Fri Oct 12 18:39:00 GMT 2018

https://gcc.gnu.org/bugzilla/show_bug.cgi?id=87601

            Bug ID: 87601
           Summary: Missed opportunity for flag reuse and macro-op fusion
                    on x86
           Product: gcc
           Version: 8.2.1
            Status: UNCONFIRMED
          Severity: normal
          Priority: P3
         Component: target
          Assignee: unassigned at gcc dot gnu.org
          Reporter: vgatherps at gmail dot com
  Target Milestone: ---

When I compile the following code with gcc 8.2 and options -O2 (or Os) and
-mtune=intel (or broadwell):

int sum(int *vals, int l) {
    int a = 0;
    if (l <= 0) {
        return 0;
    }
    for (int i = l; i != 0; i--) {
        a += vals[i-1];
    }
    return a;
}

The following code is generated:

sum(int*, int):
  xor eax, eax
  test esi, esi
  jle .L1
  movsx rsi, esi
.L3:
  add eax, DWORD PTR [rdi-4+rsi*4]
  sub rsi, 1
  test esi, esi
  jne .L3
.L1:
  ret

When passing -march=broadwell or -Os, sub is replaced by dec but otherwise it's
the same.

Inside the loop, the sequence:
  sub rsi, 1
  test esi, esi
  jne .L3

can be replaced with:
  sub rsi, 1
  jne .L3

since sub rsi, 1 since that would set the same zero flag that test would.
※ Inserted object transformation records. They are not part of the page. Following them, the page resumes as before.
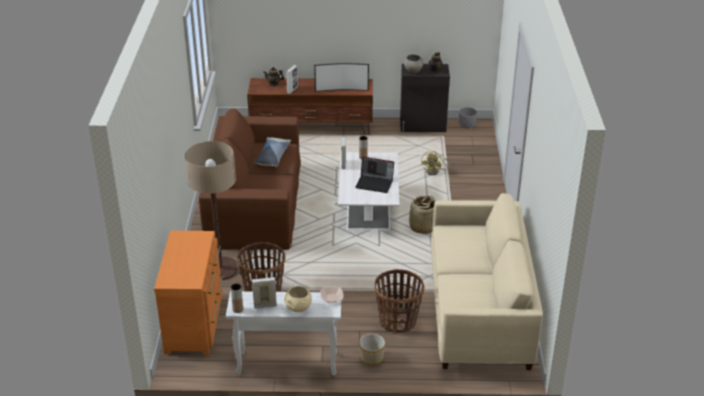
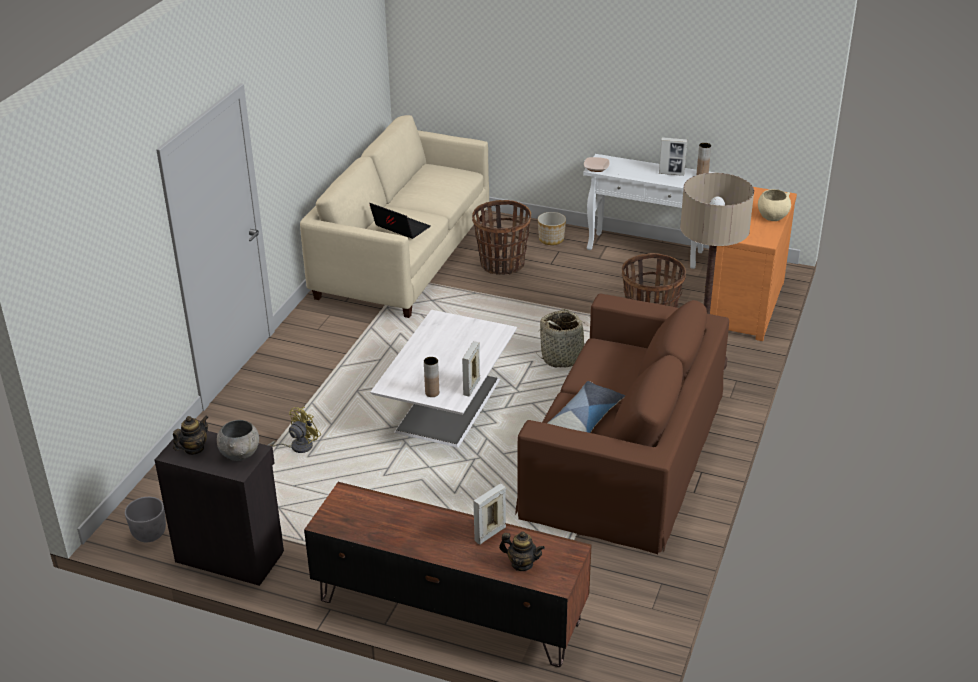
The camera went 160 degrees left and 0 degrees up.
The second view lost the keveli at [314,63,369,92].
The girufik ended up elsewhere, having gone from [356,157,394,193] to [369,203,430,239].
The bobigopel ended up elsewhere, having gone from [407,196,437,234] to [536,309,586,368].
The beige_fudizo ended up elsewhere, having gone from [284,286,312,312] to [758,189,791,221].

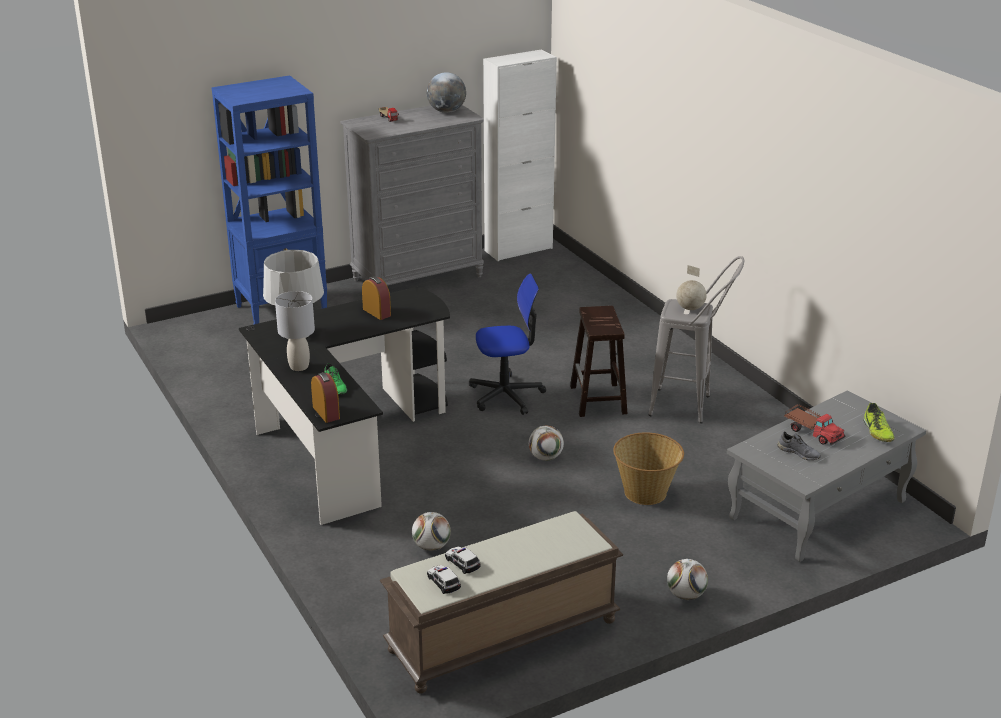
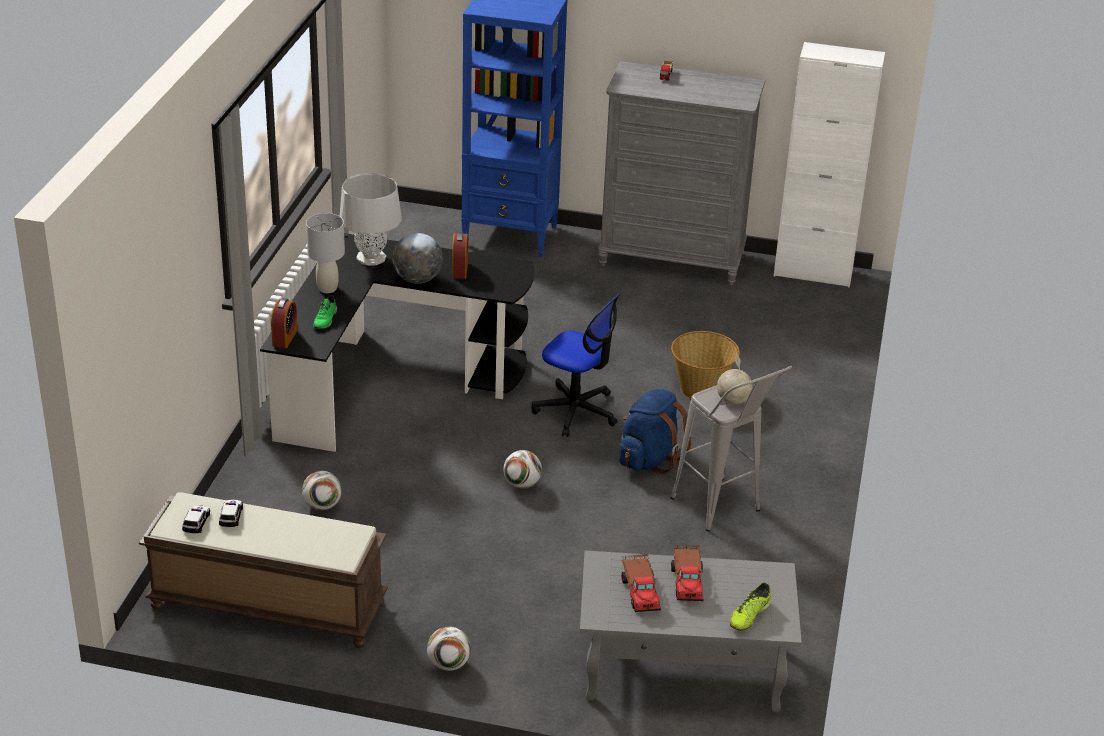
The camera went 40 degrees right and 5 degrees up.
The mafusa ended up elsewhere, having gone from [427,72,466,113] to [392,233,443,284].
Where the brown_kugubi stood at [570,306,628,417], the blue_lutupek came to stand at [619,389,691,475].
Where the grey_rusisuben stood at [777,432,821,460], the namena came to stand at [622,554,661,612].
The bobigopel ended up elsewhere, having gone from [613,433,684,505] to [671,331,740,399].

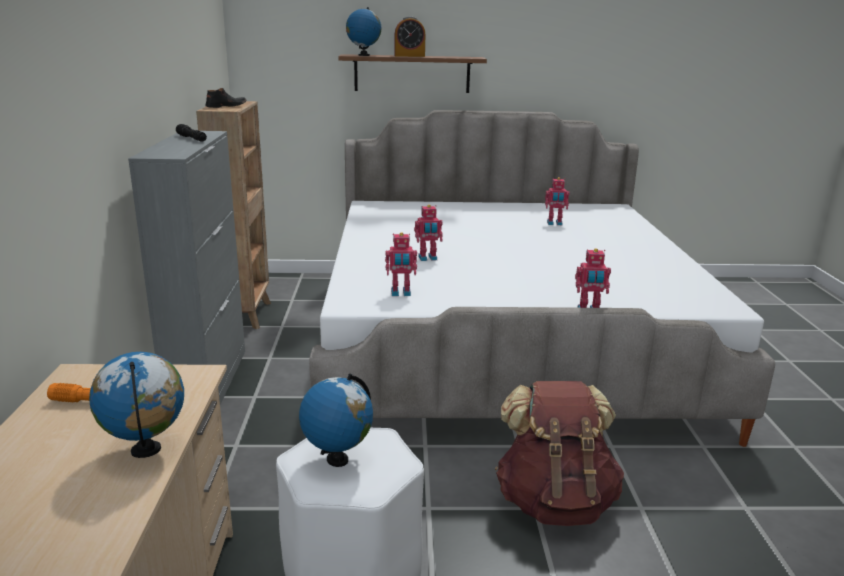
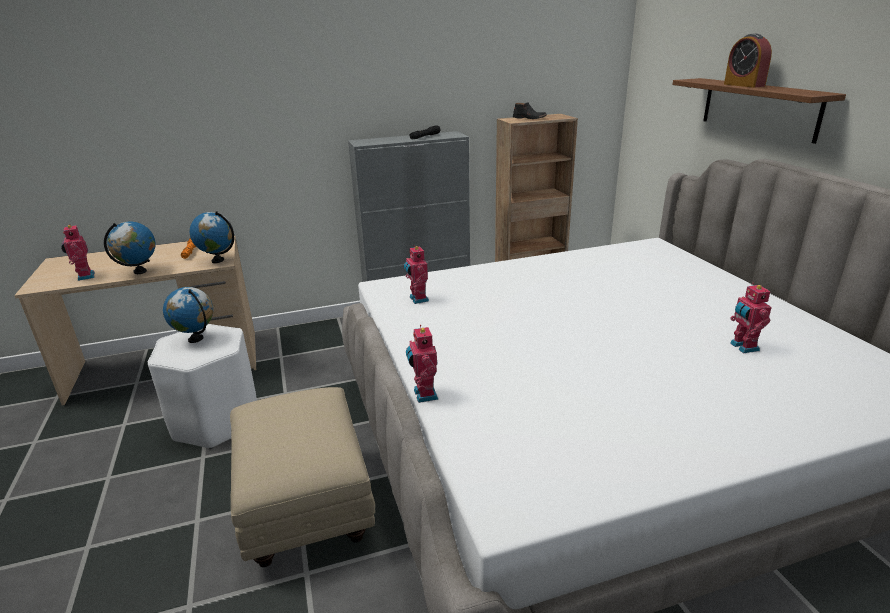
The camera went 75 degrees right and 5 degrees up.
The mafusa ended up elsewhere, having gone from [346,7,381,56] to [189,211,234,263].
The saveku ended up elsewhere, having gone from [414,205,443,261] to [61,224,95,281].
Where the brown_lutupek stood at [495,381,624,526], the beige_belokegi came to stand at [230,387,375,567].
This
would improve macro-op fusion on relatively recent architectures as well.
Anecdotally, I've seen similar decisions being made along the lines of 

sub index, 1

// some more asm here not using index

test index, index
jne loop_start

But don't have a nice clean test case for it. This suggests to me that the
optimization around flag reuse and macro-op fusion could be improved in
general, and I'll work on getting some clean test cases for other cases.